* Passage given
— start —

He clearly was a gifted business leader.

But what was most remarkable about Wallin was his combination of humility and generosity.

In 1992, he started a scholarship program at South High, his alma mater, Class of 1943. At the time, Wallin said that he and his spouse, Maxine, had looked at their own personal fortune and asked themselves, “How did we attain all of this?”

Win Wallin
Win Wallin

The couple decided that it was both their opportunity and obligation to share their wealth.

That program they started at a single high school has proved to be the gift that keeps on giving.

The Wallin program is now opening doors to a college education at 26 high schools benefiting 150 students each year. (Fifty of the 150 scholarships last year came from the Wallin portion of the foundation.)  Students receive $4,000 a year, or $16,000 for four years. The Wallin Foundation now has become Wallace Education Partners, combined with 16 other donor families and corporations.

Amidst all the growth, the Wallins managed to keep things personal, meeting with each of the recipients when they first were awarded the scholarships and keeping track as they progressed through college.

“He had an open and kind demeanor,” said Kafia Ahmed, who was the recipient of a Wallin scholarship when she was graduated from Roosevelt High in Minneapolis in 2007. “I tend to do well with adults, but even my friends who are shy, were comfortable with him.”

Ahmed, who will graduate from the University of Minnesota in the spring, currently is applying to grad schools throughout the country with the intention of ultimately becoming a diplomat.

Her parents brought her and her siblings to Minnesota from Somalia when she was 6 years old.

Given her family’s value of education — her two older brothers have graduated from college — Ahmed believes she somehow would have made it through college without the financial help, but the scholarship has led to opportunities she would not otherwise have been able to experience. There have been summer study programs at the University of Maryland and Spellman College in Atlanta. There’s been a semester abroad (in Switzerland). These programs have given her chances to meet and work with United Nations officials.

— end —

From the article about Win Wallin, print the part starting with "The couple decided" and going on through "families and corporations.". The records that come next have no connection to the article about Win Wallin.

* Record set
— start —

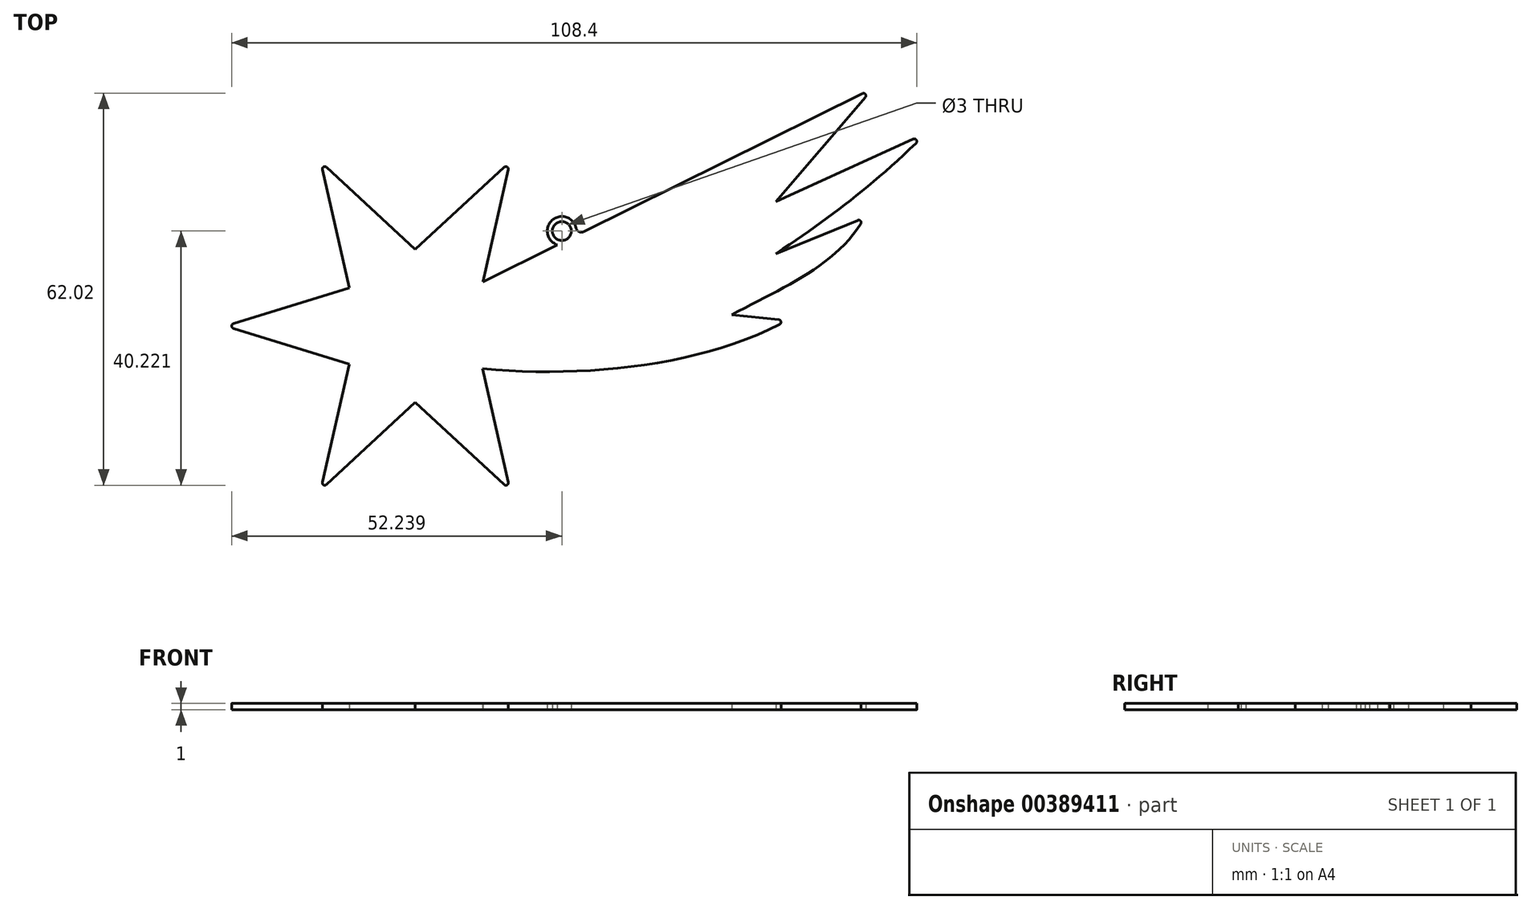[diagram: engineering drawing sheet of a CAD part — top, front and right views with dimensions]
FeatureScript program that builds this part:
annotation { "Feature Type Name" : "Feature", "Feature Type Description" : "" }
export const myFeature = defineFeature(function(context is Context, id is Id, definition is map)
    precondition{}
    {
        {
            var Q0;
            Q0=qCreatedBy(makeId("Top.planeOp"),FACE);
            var sketch = newSketch(context, id + "F0", { "sketchPlane" : qUnion([Q0])});
            skCircle(sketch, "E0.cCircle", {"center": v(0, 0) * mm, "radius": 30 * mm, "construction": true});
            skLineSegment(sketch, "E0.0", {"start": v(-30, 0) * mm, "end": v(-15, 25.98) * mm, "construction": true});
            skLineSegment(sketch, "E0.1", {"start": v(-15, 25.98) * mm, "end": v(15, 25.98) * mm, "construction": true});
            skLineSegment(sketch, "E0.2", {"start": v(15, 25.98) * mm, "end": v(30, 0) * mm, "construction": true});
            skLineSegment(sketch, "E0.3", {"start": v(30, 0) * mm, "end": v(15, -25.98) * mm, "construction": true});
            skLineSegment(sketch, "E0.4", {"start": v(15, -25.98) * mm, "end": v(-15, -25.98) * mm, "construction": true});
            skLineSegment(sketch, "E0.5", {"start": v(-15, -25.98) * mm, "end": v(-30, 0) * mm, "construction": true});
            skCircle(sketch, "E1.cCircle", {"center": v(0, 0) * mm, "radius": 12.09 * mm, "construction": true});
            skLineSegment(sketch, "E1.0", {"start": v(0, 12.09) * mm, "end": v(10.47, 6.04) * mm, "construction": true});
            skLineSegment(sketch, "E1.1", {"start": v(10.47, 6.04) * mm, "end": v(10.47, -6.04) * mm, "construction": true});
            skLineSegment(sketch, "E1.2", {"start": v(10.47, -6.04) * mm, "end": v(0, -12.09) * mm, "construction": true});
            skLineSegment(sketch, "E1.3", {"start": v(0, -12.09) * mm, "end": v(-10.47, -6.04) * mm, "construction": true});
            skLineSegment(sketch, "E1.4", {"start": v(-10.47, -6.04) * mm, "end": v(-10.47, 6.04) * mm, "construction": true});
            skLineSegment(sketch, "E1.5", {"start": v(-10.47, 6.04) * mm, "end": v(0, 12.09) * mm, "construction": true});
            skLineSegment(sketch, "E2", {"start": v(-15, 25.98) * mm, "end": v(-10.47, 6.04) * mm});
            skLineSegment(sketch, "E3", {"start": v(-30, 0) * mm, "end": v(-10.47, 6.04) * mm});
            skLineSegment(sketch, "E4", {"start": v(-30, 0) * mm, "end": v(-10.47, -6.04) * mm});
            skLineSegment(sketch, "E5", {"start": v(-10.47, -6.04) * mm, "end": v(-15, -25.98) * mm});
            skLineSegment(sketch, "E6", {"start": v(-15, -25.98) * mm, "end": v(0, -12.09) * mm});
            skLineSegment(sketch, "E7", {"start": v(0, -12.09) * mm, "end": v(15, -25.98) * mm});
            skLineSegment(sketch, "E8", {"start": v(15, -25.98) * mm, "end": v(10.47, -6.04) * mm});
            skLineSegment(sketch, "E9", {"start": v(10.47, -6.04) * mm, "end": v(30, 0) * mm});
            skLineSegment(sketch, "E10", {"start": v(30, 0) * mm, "end": v(10.47, 6.04) * mm});
            skLineSegment(sketch, "E11", {"start": v(10.47, 6.04) * mm, "end": v(15, 25.98) * mm});
            skLineSegment(sketch, "E12", {"start": v(15, 25.98) * mm, "end": v(0, 12.09) * mm});
            skLineSegment(sketch, "E13", {"start": v(0, 12.09) * mm, "end": v(-15, 25.98) * mm});
            skSolve(sketch);
        }
        {
            var Q0;
            Q0=qCreatedBy(makeId("Top.planeOp"),FACE);
            var sketch = newSketch(context, id + "F1", { "sketchPlane" : qUnion([Q0])});
            skLineSegment(sketch, "E14", {"start": v(7.39, 5.35) * mm, "end": v(72.49, 37.65) * mm});
            skFitSpline(sketch, "E15", {"points": [v(72.49, 37.65) * mm, v(57.07, 19.7) * mm], "startDerivative": vector(-15.42, -17.95) * mm, "endDerivative": vector(-15.42, -17.95) * mm});
            skFitSpline(sketch, "E16", {"points": [v(57.07, 19.7) * mm, v(80.89, 30.51) * mm], "startDerivative": vector(23.81, 10.81) * mm, "endDerivative": vector(23.81, 10.81) * mm});
            skFitSpline(sketch, "E17", {"points": [v(80.89, 30.51) * mm, v(57.07, 11.41) * mm], "startDerivative": vector(-25.7, -25.23) * mm, "endDerivative": vector(-26.86, -18.25) * mm});
            skFitSpline(sketch, "E18", {"points": [v(57.07, 11.41) * mm, v(71.1, 17.17) * mm], "startDerivative": vector(14.04, 5.75) * mm, "endDerivative": vector(14.04, 5.75) * mm});
            skFitSpline(sketch, "E19", {"points": [v(71.1, 17.17) * mm, v(50.05, 1.75) * mm], "startDerivative": vector(-12.49, -22.5) * mm, "endDerivative": vector(-25.34, -13.6) * mm});
            skFitSpline(sketch, "E20", {"points": [v(50.05, 1.75) * mm, v(58.82, 0.86) * mm], "startDerivative": vector(8.76, -0.9) * mm, "endDerivative": vector(8.76, -0.9) * mm});
            skFitSpline(sketch, "E21", {"points": [v(58.82, 0.86) * mm, v(7.78, -6.48) * mm], "startDerivative": vector(-41.96, -22.87) * mm, "endDerivative": vector(-51.14, 5.99) * mm});
            skLineSegment(sketch, "E22", {"start": v(7.78, -6.48) * mm, "end": v(7.39, 5.35) * mm});
            skSolve(sketch);
        }
        {
            var Q0;
            Q0=makeQuery(id+"F0.imprint","IMPRINT",FACE,{"disambiguationData":[TD([[makeQuery(id+"F0.imprint","IMPRINT",EDGE,{"derivedFrom":sQuery(id+"F0.wireOp",EDGE,"E2")}),1.0]])]});
            extrude(context, id + "F2", {"entities" : qUnion([Q0]), "depth" : 1 * mm});
        }
        {
            var Q0;
            Q0=qSketchRegion(id+"F1",true);
            extrude(context, id + "F3", {"entities" : qUnion([Q0]), "operationType" : NewBodyOperationType.ADD, "depth" : 1 * mm});
        }
        {
            var Q0;
            Q0=makeQuery(id+"F3.boolean.opBoolean","MERGE",FACE,{"derivedFrom":[makeQuery(id+"F2.opExtrude","CAP_FACE",FACE,{"disambiguationData":[OSD([sQuery(id+"F0.wireOp",EDGE,"E2"),sQuery(id+"F0.wireOp",EDGE,"E3"),sQuery(id+"F0.wireOp",EDGE,"E4"),sQuery(id+"F0.wireOp",EDGE,"E5"),sQuery(id+"F0.wireOp",EDGE,"E6"),sQuery(id+"F0.wireOp",EDGE,"E7"),sQuery(id+"F0.wireOp",EDGE,"E8"),sQuery(id+"F0.wireOp",EDGE,"E9"),sQuery(id+"F0.wireOp",EDGE,"E10"),sQuery(id+"F0.wireOp",EDGE,"E11"),sQuery(id+"F0.wireOp",EDGE,"E12"),sQuery(id+"F0.wireOp",EDGE,"E13")])],"isStart":true}),makeQuery(id+"F3.opExtrude","CAP_FACE",FACE,{"disambiguationData":[OSD([sQuery(id+"F1.wireOp",EDGE,"E14"),sQuery(id+"F1.wireOp",EDGE,"E15"),sQuery(id+"F1.wireOp",EDGE,"E16"),sQuery(id+"F1.wireOp",EDGE,"E17"),sQuery(id+"F1.wireOp",EDGE,"E18"),sQuery(id+"F1.wireOp",EDGE,"E19"),sQuery(id+"F1.wireOp",EDGE,"E20"),sQuery(id+"F1.wireOp",EDGE,"E21"),sQuery(id+"F1.wireOp",EDGE,"E22")])],"isStart":true})]});
            var sketch = newSketch(context, id + "F4", { "sketchPlane" : qUnion([Q0])});
            skCircle(sketch, "E23", {"center": v(23.19, -15.01) * mm, "radius": 2.3 * mm});
            skCircle(sketch, "E24", {"center": v(23.19, -15.01) * mm, "radius": 1.5 * mm});
            skSolve(sketch);
        }
        {
            var Q0;
            {var subQ4=sQuery(id+"F4.wireOp",EDGE,"E24");Q0=makeQuery(id+"F4.imprint","IMPRINT",FACE,{"disambiguationData":[TD([[makeQuery(id+"F4.imprint","IMPRINT",EDGE,{"derivedFrom":subQ4}),-1.0]])]});}
            extrude(context, id + "F5", {"entities" : qUnion([Q0]), "operationType" : NewBodyOperationType.ADD, "oppositeDirection" : true, "depth" : 1 * mm});
        }
        {
            var Q0;
            {var subQ0=sQuery(id+"F4.wireOp",EDGE,"E23");var subQ1=sQuery(id+"F1.wireOp",EDGE,"E14");Q0=makeQuery(id+"F5.opExtrude","SWEPT_EDGE",EDGE,{"disambiguationData":[OSD([subQ1,subQ0]),TDD([makeQuery(id+"F4.imprint","INTERSECT",VERTEX,{"disambiguationData":[OD(1.0)],"derivedFrom":[makeQuery(id+"F3.opExtrude","CAP_EDGE",EDGE,{"disambiguationData":[OSD([subQ1])],"isStart":true}),subQ0]})])]});}
            var Q1;
            {var subQ0=sQuery(id+"F4.wireOp",EDGE,"E23");var subQ1=sQuery(id+"F1.wireOp",EDGE,"E14");Q1=makeQuery(id+"F5.opExtrude","SWEPT_EDGE",EDGE,{"disambiguationData":[OSD([subQ1,subQ0]),TDD([makeQuery(id+"F4.imprint","INTERSECT",VERTEX,{"disambiguationData":[OD(0.0)],"derivedFrom":[makeQuery(id+"F3.opExtrude","CAP_EDGE",EDGE,{"disambiguationData":[OSD([subQ1])],"isStart":true}),subQ0]})])]});}
            fillet(context, id + "F6", {"entities" : qUnion([Q0, Q1]), "radius" : 0.86 * mm, "tangentPropagation" : true, "allowEdgeOverflow" : false});
        }
        {
            var Q0;
            Q0=makeQuery(id+"F2.opExtrude","SWEPT_EDGE",EDGE,{"disambiguationData":[OSD([sQuery(id+"F0.wireOp",EDGE,"E11"),sQuery(id+"F0.wireOp",EDGE,"E12")])]});
            var Q1;
            Q1=makeQuery(id+"F2.opExtrude","SWEPT_EDGE",EDGE,{"disambiguationData":[OSD([sQuery(id+"F0.wireOp",EDGE,"E2"),sQuery(id+"F0.wireOp",EDGE,"E13")])]});
            var Q2;
            Q2=makeQuery(id+"F2.opExtrude","SWEPT_EDGE",EDGE,{"disambiguationData":[OSD([sQuery(id+"F0.wireOp",EDGE,"E3"),sQuery(id+"F0.wireOp",EDGE,"E4")])]});
            var Q3;
            Q3=makeQuery(id+"F2.opExtrude","SWEPT_EDGE",EDGE,{"disambiguationData":[OSD([sQuery(id+"F0.wireOp",EDGE,"E5"),sQuery(id+"F0.wireOp",EDGE,"E6")])]});
            var Q4;
            Q4=makeQuery(id+"F2.opExtrude","SWEPT_EDGE",EDGE,{"disambiguationData":[OSD([sQuery(id+"F0.wireOp",EDGE,"E7"),sQuery(id+"F0.wireOp",EDGE,"E8")])]});
            var Q5;
            Q5=makeQuery(id+"F3.opExtrude","SWEPT_EDGE",EDGE,{"disambiguationData":[OSD([sQuery(id+"F1.wireOp",EDGE,"E14"),sQuery(id+"F1.wireOp",EDGE,"E15")])]});
            var Q6;
            Q6=makeQuery(id+"F3.opExtrude","SWEPT_EDGE",EDGE,{"disambiguationData":[OSD([sQuery(id+"F1.wireOp",EDGE,"E16"),sQuery(id+"F1.wireOp",EDGE,"E17")])]});
            var Q7;
            Q7=makeQuery(id+"F3.opExtrude","SWEPT_EDGE",EDGE,{"disambiguationData":[OSD([sQuery(id+"F1.wireOp",EDGE,"E18"),sQuery(id+"F1.wireOp",EDGE,"E19")])]});
            var Q8;
            Q8=makeQuery(id+"F3.opExtrude","SWEPT_EDGE",EDGE,{"disambiguationData":[OSD([sQuery(id+"F1.wireOp",EDGE,"E20"),sQuery(id+"F1.wireOp",EDGE,"E21")])]});
            fillet(context, id + "F7", {"entities" : qUnion([Q0, Q1, Q2, Q3, Q4, Q5, Q6, Q7, Q8]), "radius" : 0.4 * mm, "tangentPropagation" : true, "allowEdgeOverflow" : false});
        }
    });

— end —

* Task response
The couple decided that it was both their opportunity and obligation to share their wealth.

That program they started at a single high school has proved to be the gift that keeps on giving.

The Wallin program is now opening doors to a college education at 26 high schools benefiting 150 students each year. (Fifty of the 150 scholarships last year came from the Wallin portion of the foundation.)  Students receive $4,000 a year, or $16,000 for four years. The Wallin Foundation now has become Wallace Education Partners, combined with 16 other donor families and corporations.